GGobi blog

Interactive and dynamic graphics

Tuesday, August 12, 2008

Updated version of GGobi: 2.1.8

We've just posted an updated version of GGobi - version 2.1.8. This version fixes a number of small bugs, particularly with the
DescribeDisplay plugin. If you are on windows, make sure to also update to the latest version of gtk linked from the downloads page. Unfortunately we have been having problems with the mac package, so only linux and windows versions are currently available.
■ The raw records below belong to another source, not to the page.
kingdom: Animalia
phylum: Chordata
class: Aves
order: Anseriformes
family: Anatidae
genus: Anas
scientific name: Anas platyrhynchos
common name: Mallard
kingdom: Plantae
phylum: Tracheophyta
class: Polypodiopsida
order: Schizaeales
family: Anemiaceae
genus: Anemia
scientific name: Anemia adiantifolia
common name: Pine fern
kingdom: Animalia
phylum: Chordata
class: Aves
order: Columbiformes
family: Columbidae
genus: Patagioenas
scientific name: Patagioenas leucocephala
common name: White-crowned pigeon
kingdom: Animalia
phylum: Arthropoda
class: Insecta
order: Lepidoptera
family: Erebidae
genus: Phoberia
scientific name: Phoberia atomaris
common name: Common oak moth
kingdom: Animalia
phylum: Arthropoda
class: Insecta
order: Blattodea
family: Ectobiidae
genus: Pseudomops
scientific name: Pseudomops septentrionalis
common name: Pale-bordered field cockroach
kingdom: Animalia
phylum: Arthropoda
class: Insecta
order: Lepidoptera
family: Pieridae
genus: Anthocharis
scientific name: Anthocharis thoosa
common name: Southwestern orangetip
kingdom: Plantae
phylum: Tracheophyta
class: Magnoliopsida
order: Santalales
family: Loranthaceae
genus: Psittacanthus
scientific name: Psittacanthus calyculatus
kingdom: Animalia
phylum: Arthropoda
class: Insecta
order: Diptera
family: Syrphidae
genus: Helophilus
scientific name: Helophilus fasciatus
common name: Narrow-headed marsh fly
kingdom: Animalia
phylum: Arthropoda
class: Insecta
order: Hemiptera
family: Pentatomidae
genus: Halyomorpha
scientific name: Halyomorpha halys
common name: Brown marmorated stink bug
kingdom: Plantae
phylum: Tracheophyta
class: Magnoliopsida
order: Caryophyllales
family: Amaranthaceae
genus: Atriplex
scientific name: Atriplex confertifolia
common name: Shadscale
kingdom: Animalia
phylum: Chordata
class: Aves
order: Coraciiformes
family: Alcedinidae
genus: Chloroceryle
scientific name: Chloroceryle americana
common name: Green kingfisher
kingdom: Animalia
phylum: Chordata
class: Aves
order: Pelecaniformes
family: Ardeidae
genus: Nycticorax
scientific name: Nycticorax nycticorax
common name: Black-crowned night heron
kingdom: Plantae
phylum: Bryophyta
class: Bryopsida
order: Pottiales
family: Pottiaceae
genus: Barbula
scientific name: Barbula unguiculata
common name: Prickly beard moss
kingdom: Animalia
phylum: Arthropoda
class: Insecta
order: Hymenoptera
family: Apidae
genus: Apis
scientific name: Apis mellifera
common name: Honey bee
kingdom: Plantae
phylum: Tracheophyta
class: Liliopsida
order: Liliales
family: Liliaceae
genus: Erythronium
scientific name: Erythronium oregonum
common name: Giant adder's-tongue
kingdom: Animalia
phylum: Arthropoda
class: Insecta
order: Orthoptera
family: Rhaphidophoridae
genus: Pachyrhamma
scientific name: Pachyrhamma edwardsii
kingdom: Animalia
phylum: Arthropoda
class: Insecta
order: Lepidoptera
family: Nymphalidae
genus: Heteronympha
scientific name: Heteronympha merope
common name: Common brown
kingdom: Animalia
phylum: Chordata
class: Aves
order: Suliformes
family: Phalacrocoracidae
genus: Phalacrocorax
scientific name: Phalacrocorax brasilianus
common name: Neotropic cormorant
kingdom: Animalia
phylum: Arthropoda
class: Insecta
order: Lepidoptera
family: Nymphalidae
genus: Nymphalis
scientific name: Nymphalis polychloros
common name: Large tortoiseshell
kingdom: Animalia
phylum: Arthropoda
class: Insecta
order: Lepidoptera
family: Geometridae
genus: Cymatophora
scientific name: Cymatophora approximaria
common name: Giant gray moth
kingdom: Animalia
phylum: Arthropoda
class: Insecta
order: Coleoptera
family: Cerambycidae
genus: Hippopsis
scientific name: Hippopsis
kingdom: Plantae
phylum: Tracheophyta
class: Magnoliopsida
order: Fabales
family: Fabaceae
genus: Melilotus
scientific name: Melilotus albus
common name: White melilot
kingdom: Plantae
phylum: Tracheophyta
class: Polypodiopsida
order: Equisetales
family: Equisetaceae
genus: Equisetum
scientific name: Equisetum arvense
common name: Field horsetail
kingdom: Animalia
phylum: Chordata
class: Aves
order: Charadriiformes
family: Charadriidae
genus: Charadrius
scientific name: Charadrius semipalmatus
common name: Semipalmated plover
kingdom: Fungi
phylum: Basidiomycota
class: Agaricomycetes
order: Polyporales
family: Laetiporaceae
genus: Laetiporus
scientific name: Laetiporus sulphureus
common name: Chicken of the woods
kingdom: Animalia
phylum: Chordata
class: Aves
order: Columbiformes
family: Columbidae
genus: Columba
All files are available from http://ggobi.org/downloads

Please us know if you run into any problems.

9 Comments:

Blogger Unknown said...

Thanks for the continued progress! Any progress on the Mac package? Prognosis?

October 06, 2008  
Blogger Hadley Wickham said...

I think the pieces are there (thanks to a whole lot of work by Simon Urbanek), I just need some time to try and pull them together.

October 06, 2008  
Blogger Unknown said...

Thanks Hadley! I hope Rice Univ is agreeing with you.

Frank

October 22, 2008  
Anonymous Anonymous said...

any idea when the Mac OS X version will be released?

Also is it going to use the new native GTK+ or will it depend on X11 again?

October 25, 2008  
Blogger Hadley Wickham said...

I'll try for Tuesday next week. It will still depend on X11 - the native GTK+ is still too unstable for GGobi.

October 28, 2008  
Anonymous Anonymous said...

Is ggobi supported on Vista? I'm getting a 6034 incorrect C runtime library load error. Any reports of this problem?

November 05, 2008  
Anonymous Anonymous said...

Ggobi is unable to open any file under my Ubuntu hardy installation. I get a message that ggobi is unable to locate the file.

March 30, 2009  
Blogger Hadley Wickham said...

If you have problems with GGobi, please sign up to the mailing list and send us an email. That way we can figure out exactly what the problem is, and figure out how to solve it.

March 30, 2009  
Blogger paratracker said...

If you had say 1000 dimensional data, how would you help the user in finding and navigating to projections with the highest information content or the strongest partial derivatives from a given view? A widget of some sort along visible dimensions?